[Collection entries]
* BEGIN *

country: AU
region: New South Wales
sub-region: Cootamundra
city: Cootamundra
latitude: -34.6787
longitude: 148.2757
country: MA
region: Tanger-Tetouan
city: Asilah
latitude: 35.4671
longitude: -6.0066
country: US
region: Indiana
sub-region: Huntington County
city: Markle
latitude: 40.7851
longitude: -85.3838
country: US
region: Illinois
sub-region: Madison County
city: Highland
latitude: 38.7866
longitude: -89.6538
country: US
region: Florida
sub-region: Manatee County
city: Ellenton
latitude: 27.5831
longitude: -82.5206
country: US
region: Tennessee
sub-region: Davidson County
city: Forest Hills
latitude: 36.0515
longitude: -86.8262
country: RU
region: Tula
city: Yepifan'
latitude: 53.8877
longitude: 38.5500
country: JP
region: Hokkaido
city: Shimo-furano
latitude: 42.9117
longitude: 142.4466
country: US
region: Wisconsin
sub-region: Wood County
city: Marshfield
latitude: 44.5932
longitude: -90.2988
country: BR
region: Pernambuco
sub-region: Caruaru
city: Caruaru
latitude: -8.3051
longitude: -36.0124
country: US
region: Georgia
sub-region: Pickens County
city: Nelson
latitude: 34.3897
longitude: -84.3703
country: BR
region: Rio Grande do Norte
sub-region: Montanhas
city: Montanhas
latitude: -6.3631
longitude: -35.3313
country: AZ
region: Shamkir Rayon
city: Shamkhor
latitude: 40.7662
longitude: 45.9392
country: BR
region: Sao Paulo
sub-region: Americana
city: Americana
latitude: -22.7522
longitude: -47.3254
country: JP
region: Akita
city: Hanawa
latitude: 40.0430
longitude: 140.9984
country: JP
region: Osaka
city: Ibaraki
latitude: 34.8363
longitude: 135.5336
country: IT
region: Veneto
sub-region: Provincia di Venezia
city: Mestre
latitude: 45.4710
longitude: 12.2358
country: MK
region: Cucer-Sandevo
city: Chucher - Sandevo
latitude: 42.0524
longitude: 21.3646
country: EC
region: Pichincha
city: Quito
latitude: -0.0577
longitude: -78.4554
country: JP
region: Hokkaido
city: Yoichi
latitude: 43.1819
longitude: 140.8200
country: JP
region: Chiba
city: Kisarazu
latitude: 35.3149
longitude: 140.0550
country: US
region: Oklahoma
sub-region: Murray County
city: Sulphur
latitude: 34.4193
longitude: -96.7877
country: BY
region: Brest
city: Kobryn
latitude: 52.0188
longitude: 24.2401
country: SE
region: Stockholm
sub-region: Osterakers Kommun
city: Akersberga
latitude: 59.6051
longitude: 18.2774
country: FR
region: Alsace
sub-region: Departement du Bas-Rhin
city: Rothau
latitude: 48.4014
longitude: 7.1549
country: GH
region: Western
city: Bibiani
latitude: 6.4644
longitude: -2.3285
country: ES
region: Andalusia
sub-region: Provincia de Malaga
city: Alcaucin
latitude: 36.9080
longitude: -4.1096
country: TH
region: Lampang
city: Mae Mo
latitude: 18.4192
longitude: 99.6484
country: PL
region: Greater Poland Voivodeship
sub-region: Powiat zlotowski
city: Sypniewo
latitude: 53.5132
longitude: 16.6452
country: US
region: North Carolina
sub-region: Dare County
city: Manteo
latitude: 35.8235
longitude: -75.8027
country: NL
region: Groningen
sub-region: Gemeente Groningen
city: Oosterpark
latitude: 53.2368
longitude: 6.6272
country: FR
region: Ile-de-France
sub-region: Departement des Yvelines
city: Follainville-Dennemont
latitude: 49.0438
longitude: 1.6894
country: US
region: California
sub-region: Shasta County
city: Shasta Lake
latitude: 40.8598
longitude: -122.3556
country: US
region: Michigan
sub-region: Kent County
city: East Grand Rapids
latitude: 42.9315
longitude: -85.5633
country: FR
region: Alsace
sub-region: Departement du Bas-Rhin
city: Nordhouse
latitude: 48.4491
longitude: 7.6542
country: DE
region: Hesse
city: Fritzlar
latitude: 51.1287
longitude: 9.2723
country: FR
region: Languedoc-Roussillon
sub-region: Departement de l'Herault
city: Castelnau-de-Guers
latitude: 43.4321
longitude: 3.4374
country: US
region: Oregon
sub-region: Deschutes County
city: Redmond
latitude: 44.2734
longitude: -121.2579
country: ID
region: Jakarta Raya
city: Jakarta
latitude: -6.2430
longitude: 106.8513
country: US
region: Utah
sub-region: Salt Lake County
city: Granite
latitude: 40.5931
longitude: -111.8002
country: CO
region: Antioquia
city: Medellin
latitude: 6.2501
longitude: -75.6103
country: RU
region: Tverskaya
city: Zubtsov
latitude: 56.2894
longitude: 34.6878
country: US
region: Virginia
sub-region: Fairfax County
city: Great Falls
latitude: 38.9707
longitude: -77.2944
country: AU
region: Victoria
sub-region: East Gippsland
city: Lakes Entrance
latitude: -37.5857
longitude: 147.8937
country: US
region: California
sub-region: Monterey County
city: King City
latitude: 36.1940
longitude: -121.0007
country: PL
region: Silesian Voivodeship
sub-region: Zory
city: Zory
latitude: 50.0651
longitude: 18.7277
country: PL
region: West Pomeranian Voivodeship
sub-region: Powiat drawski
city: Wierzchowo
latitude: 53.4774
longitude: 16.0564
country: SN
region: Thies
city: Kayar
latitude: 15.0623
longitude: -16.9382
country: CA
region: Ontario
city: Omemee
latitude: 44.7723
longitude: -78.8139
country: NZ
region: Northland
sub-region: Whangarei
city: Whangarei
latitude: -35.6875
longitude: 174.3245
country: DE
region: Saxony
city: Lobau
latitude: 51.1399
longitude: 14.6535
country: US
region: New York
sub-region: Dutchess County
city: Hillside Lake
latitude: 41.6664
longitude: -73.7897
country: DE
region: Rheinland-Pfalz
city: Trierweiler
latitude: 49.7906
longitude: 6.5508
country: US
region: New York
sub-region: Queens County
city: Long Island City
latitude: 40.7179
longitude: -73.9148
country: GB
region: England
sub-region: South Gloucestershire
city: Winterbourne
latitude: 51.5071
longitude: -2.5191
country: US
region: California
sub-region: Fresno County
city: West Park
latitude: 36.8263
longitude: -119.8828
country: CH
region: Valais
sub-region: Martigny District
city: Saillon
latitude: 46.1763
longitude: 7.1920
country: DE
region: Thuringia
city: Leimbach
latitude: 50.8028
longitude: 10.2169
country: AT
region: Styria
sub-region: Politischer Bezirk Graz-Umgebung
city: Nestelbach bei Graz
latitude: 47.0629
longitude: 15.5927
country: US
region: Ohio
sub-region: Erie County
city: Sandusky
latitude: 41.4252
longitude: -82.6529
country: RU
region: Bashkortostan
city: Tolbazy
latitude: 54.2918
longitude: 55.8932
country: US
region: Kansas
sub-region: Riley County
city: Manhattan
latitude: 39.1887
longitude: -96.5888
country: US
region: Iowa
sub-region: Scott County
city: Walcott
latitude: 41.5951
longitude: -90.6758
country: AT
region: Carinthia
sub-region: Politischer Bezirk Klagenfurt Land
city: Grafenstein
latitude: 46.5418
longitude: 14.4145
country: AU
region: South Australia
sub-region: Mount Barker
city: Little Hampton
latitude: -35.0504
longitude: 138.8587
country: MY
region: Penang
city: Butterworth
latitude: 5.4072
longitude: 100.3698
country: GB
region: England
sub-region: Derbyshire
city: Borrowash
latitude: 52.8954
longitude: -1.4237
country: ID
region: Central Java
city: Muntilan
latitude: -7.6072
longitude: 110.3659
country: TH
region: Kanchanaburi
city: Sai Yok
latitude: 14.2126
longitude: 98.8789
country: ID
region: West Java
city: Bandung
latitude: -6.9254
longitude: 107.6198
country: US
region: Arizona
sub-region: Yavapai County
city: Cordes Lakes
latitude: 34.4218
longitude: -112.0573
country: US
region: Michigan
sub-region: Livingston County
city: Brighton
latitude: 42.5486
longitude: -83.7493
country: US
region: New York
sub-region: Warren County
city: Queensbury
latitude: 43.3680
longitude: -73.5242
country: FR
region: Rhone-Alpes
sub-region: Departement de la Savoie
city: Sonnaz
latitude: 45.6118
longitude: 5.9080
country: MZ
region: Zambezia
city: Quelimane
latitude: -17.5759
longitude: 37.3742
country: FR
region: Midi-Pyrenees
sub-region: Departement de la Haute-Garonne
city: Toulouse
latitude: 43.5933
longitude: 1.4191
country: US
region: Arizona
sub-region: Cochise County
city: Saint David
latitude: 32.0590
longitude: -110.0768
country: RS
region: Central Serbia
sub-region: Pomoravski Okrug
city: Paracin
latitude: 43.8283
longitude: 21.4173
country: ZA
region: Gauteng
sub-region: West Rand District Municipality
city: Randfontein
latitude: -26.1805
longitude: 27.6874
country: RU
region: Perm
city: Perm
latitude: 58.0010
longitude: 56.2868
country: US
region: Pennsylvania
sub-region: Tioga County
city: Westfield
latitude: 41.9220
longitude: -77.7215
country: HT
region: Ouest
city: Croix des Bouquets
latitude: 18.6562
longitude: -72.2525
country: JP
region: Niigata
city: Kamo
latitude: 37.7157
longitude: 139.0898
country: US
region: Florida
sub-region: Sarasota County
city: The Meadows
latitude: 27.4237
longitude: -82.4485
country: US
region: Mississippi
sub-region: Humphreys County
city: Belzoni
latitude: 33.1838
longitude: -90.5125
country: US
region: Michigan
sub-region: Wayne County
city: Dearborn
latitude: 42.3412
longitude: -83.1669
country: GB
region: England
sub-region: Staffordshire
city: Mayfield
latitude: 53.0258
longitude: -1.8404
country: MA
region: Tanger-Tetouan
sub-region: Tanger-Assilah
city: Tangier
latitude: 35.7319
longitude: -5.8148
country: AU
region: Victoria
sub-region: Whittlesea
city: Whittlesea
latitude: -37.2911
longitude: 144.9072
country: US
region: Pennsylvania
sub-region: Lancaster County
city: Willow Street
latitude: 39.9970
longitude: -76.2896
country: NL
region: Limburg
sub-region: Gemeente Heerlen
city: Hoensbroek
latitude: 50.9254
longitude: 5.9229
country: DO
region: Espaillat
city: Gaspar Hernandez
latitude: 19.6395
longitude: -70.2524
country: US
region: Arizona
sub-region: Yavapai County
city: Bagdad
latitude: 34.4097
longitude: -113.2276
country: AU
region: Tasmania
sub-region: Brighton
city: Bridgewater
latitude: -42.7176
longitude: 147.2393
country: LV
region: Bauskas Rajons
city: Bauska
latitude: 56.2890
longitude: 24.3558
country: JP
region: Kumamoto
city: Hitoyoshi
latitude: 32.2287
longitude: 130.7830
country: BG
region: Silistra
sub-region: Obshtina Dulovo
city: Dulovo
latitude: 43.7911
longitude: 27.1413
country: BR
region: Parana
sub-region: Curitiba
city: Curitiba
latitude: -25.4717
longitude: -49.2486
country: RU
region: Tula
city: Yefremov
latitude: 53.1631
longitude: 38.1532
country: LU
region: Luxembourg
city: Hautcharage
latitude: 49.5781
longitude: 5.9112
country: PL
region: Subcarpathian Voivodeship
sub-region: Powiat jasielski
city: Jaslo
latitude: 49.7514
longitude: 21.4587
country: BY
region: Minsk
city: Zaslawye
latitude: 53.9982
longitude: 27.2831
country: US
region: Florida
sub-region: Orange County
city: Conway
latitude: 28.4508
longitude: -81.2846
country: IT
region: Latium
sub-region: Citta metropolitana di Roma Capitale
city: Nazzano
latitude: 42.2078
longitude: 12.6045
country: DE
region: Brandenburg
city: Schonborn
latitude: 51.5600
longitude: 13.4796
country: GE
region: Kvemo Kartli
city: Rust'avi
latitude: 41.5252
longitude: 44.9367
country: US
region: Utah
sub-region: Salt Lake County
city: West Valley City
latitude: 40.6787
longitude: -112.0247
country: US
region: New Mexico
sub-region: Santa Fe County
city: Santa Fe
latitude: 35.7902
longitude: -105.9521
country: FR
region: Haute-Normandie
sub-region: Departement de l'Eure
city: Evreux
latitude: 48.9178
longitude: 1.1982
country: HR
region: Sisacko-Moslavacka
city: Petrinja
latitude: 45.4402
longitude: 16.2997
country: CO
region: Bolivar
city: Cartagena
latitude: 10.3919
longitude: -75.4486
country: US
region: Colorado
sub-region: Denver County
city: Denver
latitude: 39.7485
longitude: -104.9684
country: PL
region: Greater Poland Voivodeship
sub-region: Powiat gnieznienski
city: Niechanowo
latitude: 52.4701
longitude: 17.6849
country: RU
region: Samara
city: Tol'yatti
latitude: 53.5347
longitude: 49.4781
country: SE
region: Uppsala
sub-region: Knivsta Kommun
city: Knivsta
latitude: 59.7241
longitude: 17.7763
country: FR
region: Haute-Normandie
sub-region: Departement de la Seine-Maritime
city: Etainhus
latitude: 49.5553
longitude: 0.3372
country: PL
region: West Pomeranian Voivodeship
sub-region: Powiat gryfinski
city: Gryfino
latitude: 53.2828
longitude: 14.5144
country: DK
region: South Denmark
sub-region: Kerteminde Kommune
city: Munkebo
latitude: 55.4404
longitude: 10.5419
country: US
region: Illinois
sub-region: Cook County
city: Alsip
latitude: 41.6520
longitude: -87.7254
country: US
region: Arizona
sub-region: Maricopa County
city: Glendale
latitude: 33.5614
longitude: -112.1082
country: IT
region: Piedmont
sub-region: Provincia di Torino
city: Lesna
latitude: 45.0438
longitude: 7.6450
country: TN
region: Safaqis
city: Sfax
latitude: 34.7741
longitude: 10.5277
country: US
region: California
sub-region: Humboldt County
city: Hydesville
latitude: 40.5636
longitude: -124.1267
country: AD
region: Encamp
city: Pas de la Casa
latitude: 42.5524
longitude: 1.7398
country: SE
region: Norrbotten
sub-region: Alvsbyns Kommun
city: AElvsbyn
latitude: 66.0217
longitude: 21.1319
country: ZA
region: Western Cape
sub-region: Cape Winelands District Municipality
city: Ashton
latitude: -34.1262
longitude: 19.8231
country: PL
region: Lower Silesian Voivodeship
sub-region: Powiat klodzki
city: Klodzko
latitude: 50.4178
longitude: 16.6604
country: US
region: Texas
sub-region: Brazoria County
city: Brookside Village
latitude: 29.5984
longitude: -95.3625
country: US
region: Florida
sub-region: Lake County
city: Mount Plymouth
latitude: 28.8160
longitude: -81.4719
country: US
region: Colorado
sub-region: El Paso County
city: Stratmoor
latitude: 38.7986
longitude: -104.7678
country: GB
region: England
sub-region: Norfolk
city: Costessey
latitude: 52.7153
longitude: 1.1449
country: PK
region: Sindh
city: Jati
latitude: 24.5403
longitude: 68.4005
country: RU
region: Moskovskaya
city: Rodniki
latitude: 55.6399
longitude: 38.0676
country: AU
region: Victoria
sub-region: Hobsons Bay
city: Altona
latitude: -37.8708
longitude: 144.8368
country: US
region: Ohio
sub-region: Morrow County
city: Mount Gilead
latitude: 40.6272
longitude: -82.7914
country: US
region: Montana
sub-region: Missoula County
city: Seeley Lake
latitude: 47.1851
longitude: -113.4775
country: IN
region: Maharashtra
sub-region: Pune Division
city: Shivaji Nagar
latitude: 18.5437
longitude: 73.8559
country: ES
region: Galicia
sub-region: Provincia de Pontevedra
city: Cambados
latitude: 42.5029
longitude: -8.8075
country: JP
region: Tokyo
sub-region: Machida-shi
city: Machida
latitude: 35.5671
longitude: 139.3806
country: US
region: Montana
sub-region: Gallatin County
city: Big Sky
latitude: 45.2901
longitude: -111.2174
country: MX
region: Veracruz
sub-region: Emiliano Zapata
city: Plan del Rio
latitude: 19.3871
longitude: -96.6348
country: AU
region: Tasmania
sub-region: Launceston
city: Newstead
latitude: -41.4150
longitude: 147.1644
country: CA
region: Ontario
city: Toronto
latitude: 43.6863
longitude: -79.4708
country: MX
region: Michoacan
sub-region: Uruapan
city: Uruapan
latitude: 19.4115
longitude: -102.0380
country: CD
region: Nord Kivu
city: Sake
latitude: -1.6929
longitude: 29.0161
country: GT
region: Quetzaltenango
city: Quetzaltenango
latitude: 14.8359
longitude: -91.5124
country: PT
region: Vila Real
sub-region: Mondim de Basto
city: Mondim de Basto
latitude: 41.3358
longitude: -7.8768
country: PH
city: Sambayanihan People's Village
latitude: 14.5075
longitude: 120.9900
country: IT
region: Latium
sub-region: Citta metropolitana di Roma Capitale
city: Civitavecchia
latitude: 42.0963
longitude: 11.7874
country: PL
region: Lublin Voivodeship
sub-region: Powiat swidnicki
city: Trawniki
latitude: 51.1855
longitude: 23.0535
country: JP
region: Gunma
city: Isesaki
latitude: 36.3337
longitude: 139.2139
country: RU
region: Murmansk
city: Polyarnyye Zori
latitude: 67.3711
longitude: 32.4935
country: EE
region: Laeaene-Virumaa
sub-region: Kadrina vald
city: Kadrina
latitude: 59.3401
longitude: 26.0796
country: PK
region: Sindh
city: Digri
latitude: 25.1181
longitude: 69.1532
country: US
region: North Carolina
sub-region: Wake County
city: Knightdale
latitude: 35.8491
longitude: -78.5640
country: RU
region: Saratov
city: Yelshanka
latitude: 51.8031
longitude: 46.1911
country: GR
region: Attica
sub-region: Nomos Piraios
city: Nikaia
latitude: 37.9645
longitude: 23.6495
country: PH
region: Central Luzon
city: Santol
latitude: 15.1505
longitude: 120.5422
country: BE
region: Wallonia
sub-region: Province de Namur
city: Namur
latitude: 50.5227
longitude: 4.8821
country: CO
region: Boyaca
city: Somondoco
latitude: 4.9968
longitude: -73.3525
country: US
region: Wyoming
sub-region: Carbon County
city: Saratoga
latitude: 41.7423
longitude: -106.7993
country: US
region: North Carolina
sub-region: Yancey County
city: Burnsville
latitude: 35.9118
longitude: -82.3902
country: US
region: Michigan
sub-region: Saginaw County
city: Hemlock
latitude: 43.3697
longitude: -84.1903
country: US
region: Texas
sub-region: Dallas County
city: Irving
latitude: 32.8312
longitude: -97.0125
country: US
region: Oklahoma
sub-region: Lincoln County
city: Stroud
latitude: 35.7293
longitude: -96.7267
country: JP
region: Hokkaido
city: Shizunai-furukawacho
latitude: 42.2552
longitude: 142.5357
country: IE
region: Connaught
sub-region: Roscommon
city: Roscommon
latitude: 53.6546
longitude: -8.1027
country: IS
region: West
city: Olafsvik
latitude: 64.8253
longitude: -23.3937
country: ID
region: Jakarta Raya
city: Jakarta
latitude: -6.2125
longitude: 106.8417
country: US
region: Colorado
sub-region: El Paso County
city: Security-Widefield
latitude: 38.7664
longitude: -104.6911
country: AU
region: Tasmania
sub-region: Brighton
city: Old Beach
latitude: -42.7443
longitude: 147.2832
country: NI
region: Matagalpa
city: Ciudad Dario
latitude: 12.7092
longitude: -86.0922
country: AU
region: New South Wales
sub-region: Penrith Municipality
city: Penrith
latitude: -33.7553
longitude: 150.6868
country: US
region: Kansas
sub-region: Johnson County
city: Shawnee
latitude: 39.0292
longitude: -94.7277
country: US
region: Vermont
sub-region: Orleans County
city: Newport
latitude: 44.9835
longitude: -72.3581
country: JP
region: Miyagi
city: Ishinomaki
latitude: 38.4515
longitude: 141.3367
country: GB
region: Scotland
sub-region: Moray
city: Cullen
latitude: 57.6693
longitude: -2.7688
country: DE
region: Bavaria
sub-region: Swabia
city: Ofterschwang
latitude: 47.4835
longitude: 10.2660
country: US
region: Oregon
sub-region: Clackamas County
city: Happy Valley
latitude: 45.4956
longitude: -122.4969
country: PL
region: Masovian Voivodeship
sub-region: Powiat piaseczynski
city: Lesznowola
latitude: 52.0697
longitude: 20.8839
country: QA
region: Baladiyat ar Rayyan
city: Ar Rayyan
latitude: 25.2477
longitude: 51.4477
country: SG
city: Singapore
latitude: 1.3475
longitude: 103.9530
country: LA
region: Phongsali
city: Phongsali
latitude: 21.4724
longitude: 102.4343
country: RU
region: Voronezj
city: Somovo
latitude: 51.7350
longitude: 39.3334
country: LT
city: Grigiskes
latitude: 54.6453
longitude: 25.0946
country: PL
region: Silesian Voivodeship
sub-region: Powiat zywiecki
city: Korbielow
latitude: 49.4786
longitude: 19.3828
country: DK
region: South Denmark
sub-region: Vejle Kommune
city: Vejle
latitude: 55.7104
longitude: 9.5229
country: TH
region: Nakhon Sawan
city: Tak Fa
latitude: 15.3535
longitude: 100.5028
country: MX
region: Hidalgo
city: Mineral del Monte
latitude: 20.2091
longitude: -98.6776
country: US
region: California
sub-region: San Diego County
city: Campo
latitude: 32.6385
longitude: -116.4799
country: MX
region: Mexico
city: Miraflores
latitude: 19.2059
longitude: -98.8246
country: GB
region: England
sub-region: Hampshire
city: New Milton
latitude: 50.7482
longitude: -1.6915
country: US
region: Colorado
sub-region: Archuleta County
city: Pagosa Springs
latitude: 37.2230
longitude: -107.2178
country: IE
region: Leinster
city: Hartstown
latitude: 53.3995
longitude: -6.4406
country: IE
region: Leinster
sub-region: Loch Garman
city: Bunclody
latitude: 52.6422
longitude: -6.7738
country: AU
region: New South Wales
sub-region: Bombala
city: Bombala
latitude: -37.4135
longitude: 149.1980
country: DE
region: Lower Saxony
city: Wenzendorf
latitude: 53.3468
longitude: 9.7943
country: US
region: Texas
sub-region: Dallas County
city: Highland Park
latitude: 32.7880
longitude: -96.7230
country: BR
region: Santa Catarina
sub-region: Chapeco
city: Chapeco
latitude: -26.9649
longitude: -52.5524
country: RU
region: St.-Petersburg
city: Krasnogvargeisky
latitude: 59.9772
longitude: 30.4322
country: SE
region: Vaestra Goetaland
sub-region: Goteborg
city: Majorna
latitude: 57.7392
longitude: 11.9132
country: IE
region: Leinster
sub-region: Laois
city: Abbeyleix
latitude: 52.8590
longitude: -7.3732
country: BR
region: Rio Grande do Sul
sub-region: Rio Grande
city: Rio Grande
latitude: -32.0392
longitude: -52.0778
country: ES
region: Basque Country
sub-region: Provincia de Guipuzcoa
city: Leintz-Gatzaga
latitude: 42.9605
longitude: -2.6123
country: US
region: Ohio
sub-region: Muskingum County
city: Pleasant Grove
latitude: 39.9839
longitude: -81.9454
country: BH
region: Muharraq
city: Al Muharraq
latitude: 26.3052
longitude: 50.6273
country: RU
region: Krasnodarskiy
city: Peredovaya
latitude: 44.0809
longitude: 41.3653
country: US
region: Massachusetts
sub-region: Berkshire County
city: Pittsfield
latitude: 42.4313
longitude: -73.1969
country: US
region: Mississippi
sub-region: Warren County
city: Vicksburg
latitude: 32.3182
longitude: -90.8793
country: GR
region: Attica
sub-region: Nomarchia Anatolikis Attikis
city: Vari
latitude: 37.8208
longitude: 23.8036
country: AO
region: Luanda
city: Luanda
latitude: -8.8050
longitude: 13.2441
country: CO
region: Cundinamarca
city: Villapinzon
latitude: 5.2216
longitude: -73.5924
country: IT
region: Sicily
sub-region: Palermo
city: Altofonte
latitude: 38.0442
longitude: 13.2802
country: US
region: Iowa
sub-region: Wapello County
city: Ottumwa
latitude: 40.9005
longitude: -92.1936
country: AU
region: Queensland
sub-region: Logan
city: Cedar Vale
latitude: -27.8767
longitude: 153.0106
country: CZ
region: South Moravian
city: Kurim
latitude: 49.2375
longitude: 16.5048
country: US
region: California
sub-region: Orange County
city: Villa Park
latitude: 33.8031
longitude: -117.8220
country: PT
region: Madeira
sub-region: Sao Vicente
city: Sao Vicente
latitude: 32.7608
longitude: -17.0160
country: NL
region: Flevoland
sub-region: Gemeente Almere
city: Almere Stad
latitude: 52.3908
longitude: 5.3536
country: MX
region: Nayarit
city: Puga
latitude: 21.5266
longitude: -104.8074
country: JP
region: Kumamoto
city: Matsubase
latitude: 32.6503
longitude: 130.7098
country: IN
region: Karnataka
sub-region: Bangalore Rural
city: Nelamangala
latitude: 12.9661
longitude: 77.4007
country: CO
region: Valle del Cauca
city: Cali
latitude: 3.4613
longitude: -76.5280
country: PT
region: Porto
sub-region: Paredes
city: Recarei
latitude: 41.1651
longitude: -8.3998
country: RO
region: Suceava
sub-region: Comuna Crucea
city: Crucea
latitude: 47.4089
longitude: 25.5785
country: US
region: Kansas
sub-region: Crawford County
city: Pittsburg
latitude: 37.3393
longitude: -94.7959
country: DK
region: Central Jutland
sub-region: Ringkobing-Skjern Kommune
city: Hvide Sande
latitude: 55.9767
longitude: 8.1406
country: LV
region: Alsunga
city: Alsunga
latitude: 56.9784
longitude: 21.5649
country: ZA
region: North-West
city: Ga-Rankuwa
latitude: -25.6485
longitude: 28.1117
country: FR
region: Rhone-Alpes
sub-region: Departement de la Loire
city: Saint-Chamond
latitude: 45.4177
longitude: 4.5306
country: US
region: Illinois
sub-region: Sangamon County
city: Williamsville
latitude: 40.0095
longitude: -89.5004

* END *

[Instruction] From the start of the records through the line that contains "longitude: -85.3838", swap "city" for "town" and give that stretch again with nothing else changed.

[Final result]
country: AU
region: New South Wales
sub-region: Cootamundra
town: Cootamundra
latitude: -34.6787
longitude: 148.2757
country: MA
region: Tanger-Tetouan
town: Asilah
latitude: 35.4671
longitude: -6.0066
country: US
region: Indiana
sub-region: Huntington County
town: Markle
latitude: 40.7851
longitude: -85.3838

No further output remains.